## Prompt:
What is needed is an exact copy of the lines in the listing below, from the one with "matter at all." up to and including the one with "things to pursue.", with no other lines.

## Records provided:

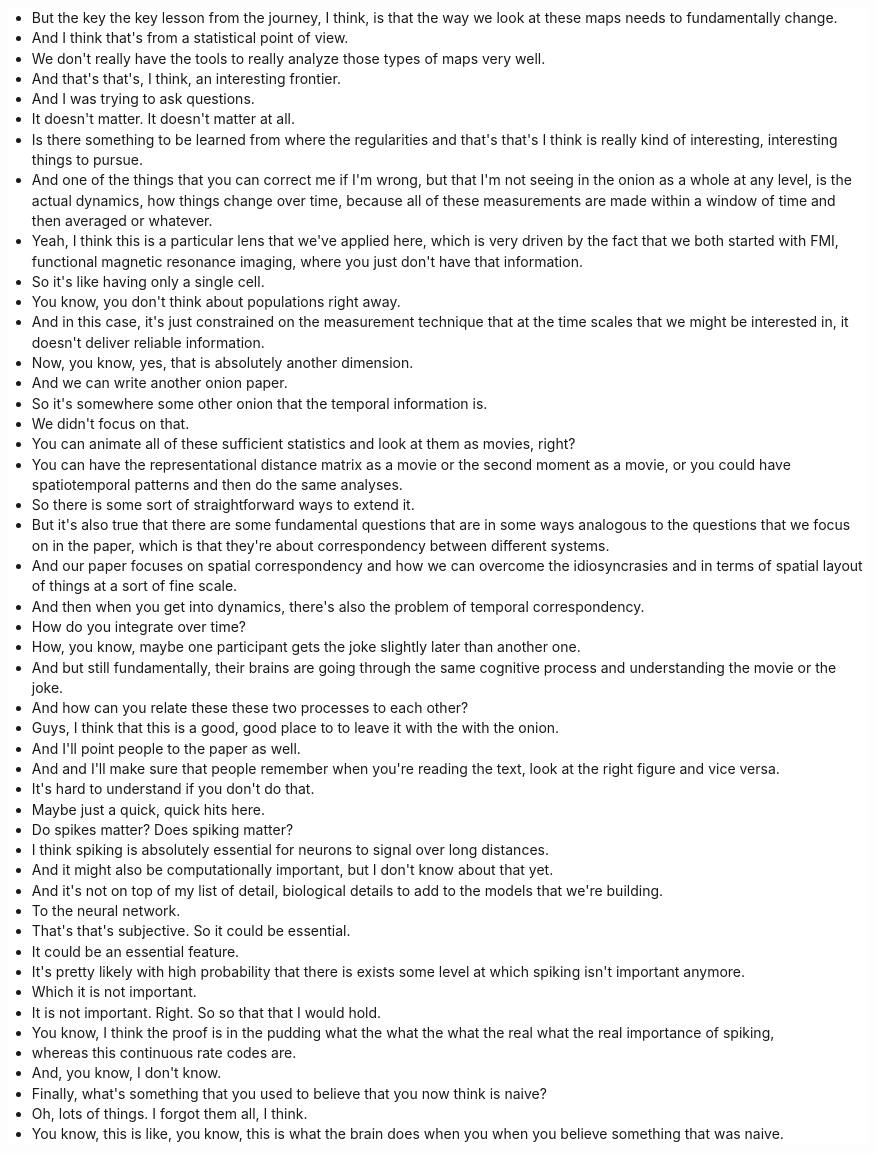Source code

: *  But the key the key lesson from the journey, I think, is that the way we look at these maps needs to fundamentally change.
*  And I think that's from a statistical point of view.
*  We don't really have the tools to really analyze those types of maps very well.
*  And that's that's, I think, an interesting frontier.
*  And I was trying to ask questions.
*  It doesn't matter. It doesn't matter at all.
*  Is there something to be learned from where the regularities and that's that's I think is really kind of interesting, interesting things to pursue.
*  And one of the things that you can correct me if I'm wrong, but that I'm not seeing in the onion as a whole at any level, is the actual dynamics, how things change over time, because all of these measurements are made within a window of time and then averaged or whatever.
*  Yeah, I think this is a particular lens that we've applied here, which is very driven by the fact that we both started with FMI, functional magnetic resonance imaging, where you just don't have that information.
*  So it's like having only a single cell.
*  You know, you don't think about populations right away.
*  And in this case, it's just constrained on the measurement technique that at the time scales that we might be interested in, it doesn't deliver reliable information.
*  Now, you know, yes, that is absolutely another dimension.
*  And we can write another onion paper.
*  So it's somewhere some other onion that the temporal information is.
*  We didn't focus on that.
*  You can animate all of these sufficient statistics and look at them as movies, right?
*  You can have the representational distance matrix as a movie or the second moment as a movie, or you could have spatiotemporal patterns and then do the same analyses.
*  So there is some sort of straightforward ways to extend it.
*  But it's also true that there are some fundamental questions that are in some ways analogous to the questions that we focus on in the paper, which is that they're about correspondency between different systems.
*  And our paper focuses on spatial correspondency and how we can overcome the idiosyncrasies and in terms of spatial layout of things at a sort of fine scale.
*  And then when you get into dynamics, there's also the problem of temporal correspondency.
*  How do you integrate over time?
*  How, you know, maybe one participant gets the joke slightly later than another one.
*  And but still fundamentally, their brains are going through the same cognitive process and understanding the movie or the joke.
*  And how can you relate these these two processes to each other?
*  Guys, I think that this is a good, good place to to leave it with the with the onion.
*  And I'll point people to the paper as well.
*  And and I'll make sure that people remember when you're reading the text, look at the right figure and vice versa.
*  It's hard to understand if you don't do that.
*  Maybe just a quick, quick hits here.
*  Do spikes matter? Does spiking matter?
*  I think spiking is absolutely essential for neurons to signal over long distances.
*  And it might also be computationally important, but I don't know about that yet.
*  And it's not on top of my list of detail, biological details to add to the models that we're building.
*  To the neural network.
*  That's that's subjective. So it could be essential.
*  It could be an essential feature.
*  It's pretty likely with high probability that there is exists some level at which spiking isn't important anymore.
*  Which it is not important.
*  It is not important. Right. So so that that I would hold.
*  You know, I think the proof is in the pudding what the what the what the real what the real importance of spiking,
*  whereas this continuous rate codes are.
*  And, you know, I don't know.
*  Finally, what's something that you used to believe that you now think is naive?
*  Oh, lots of things. I forgot them all, I think.
*  You know, this is like, you know, this is what the brain does when you when you believe something that was naive.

## Response to the task:
*  It doesn't matter. It doesn't matter at all.
*  Is there something to be learned from where the regularities and that's that's I think is really kind of interesting, interesting things to pursue.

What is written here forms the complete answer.